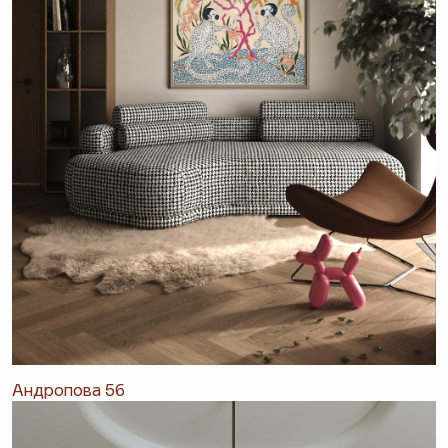
Андропова 56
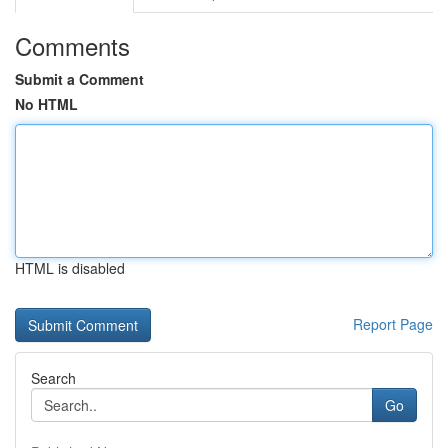
Comments
Submit a Comment
No HTML
HTML is disabled
Report Page
Search
Go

—————

Copy out the material above exactly; the images stay out.

Андропова 56
Comments
Submit a Comment
No HTML
HTML is disabled
Report Page
Search
Go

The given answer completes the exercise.